I am writing an application backed by Postgres DB. The application is like a logging system, the main table is like this

create table if not exists logs
(
    user_id   bigint      not null,
    log       bytea       not null,
    timestamp timestamptz not null default clock_timestamp() at time zone 'UTC'
);

One of the main query is to fetch all log about a certain user_id, ordered by timestamp desc. It would be nice that under the hood Postgres DB stores all rows about the same user_id in one page or sequential pages, instead of scattering here and there on the disk.

As I recall from textbooks, is this the so-called "index-sequential files"? How can I guide Postgres to do that?


Solution

  • The simple thing to do is to create a B-tree index to speed up the search:

    CREATE INDEX logs_user_time_idx ON logs (user_id, timestamp);
    

    That would speed up the query, but take extra space on the disk and slow down all INSERT operations on the table (the index has to be maintained). There is no free lunch!

■ ■ ■ ■

**Goals**
**A.** In the Postgres logging post, what kind of index does the solution suggest creating, and on which columns?
**B.** Return the section of the Postgres logging post that opens with the words containing "create table if" and closes with "on the disk.", copied word for word.
**C.** Write the next part of the Postgres logging post, starting after its final sentence.
These items have nothing to do with the work on the Postgres logging post.

[Dataset entries]
■ ■ ■ ■

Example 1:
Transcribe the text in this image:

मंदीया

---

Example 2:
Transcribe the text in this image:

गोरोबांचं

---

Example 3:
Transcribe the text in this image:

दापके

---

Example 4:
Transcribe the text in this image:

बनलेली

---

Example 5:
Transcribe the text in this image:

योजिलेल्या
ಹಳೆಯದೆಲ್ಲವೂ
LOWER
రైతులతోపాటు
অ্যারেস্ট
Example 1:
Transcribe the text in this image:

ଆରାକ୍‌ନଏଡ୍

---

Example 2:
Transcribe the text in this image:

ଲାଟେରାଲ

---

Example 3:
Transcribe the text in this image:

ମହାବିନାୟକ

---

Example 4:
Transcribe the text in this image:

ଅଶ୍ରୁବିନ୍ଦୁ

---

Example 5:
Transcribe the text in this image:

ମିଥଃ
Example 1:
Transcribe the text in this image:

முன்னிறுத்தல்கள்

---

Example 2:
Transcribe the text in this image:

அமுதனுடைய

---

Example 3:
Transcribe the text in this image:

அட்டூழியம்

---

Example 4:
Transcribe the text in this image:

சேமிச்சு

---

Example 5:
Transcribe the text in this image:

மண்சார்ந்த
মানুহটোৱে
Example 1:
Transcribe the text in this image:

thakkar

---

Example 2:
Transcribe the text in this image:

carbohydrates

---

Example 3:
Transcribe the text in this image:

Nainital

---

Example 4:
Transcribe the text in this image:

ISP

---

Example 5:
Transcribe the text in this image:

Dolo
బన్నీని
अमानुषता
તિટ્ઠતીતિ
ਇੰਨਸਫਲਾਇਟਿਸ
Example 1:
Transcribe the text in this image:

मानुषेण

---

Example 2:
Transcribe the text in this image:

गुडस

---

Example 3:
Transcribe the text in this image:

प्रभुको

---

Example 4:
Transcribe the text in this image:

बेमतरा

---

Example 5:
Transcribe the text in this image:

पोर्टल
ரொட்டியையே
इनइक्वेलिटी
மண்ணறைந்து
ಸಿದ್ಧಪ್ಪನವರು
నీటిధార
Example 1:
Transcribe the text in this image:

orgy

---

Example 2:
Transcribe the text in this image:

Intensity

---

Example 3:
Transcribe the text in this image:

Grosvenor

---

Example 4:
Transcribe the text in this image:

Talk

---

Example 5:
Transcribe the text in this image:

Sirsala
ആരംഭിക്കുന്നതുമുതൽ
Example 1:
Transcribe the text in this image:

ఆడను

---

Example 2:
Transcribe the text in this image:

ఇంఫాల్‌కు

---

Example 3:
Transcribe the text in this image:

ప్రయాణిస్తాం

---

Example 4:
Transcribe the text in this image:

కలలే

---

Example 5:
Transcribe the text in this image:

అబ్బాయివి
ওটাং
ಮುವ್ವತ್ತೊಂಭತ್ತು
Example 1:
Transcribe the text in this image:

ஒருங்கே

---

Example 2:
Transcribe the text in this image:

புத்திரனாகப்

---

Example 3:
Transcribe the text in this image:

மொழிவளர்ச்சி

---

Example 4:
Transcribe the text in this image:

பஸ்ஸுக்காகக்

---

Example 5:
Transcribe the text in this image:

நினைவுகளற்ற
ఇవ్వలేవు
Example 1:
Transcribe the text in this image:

■ ■ ■ ■

**Task answers**
**A.** A B-tree index on the user_id and timestamp columns.

**B.**
create table if not exists logs
(
    user_id   bigint      not null,
    log       bytea       not null,
    timestamp timestamptz not null default clock_timestamp() at time zone 'UTC'
);

One of the main query is to fetch all log about a certain user_id, ordered by timestamp desc. It would be nice that under the hood Postgres DB stores all rows about the same user_id in one page or sequential pages, instead of scattering here and there on the disk.

**C.**
    I assume that you were talking about that when you mentioned "index-sequential files". But perhaps you meant what is called a clustered index or index-organized table, which essentially keeps the table itself in a certain order. That can speed up searches like that even more. However, PostgreSQL does not have that feature.

    The best you can do to make disk access more efficient in PostgreSQL is to run the CLUSTER command, which rewrites the table in index order:

    CLUSTER logs USING logs_user_time_idx;
    

    But be warned:

    • That statement rewrites the whole table, so it could take a long time. During that time, the table is inaccessible.

    • Subsequent INSERTs won't maintain the order in the table, so it “rots” over time, and after a while you will have to CLUSTER the table again.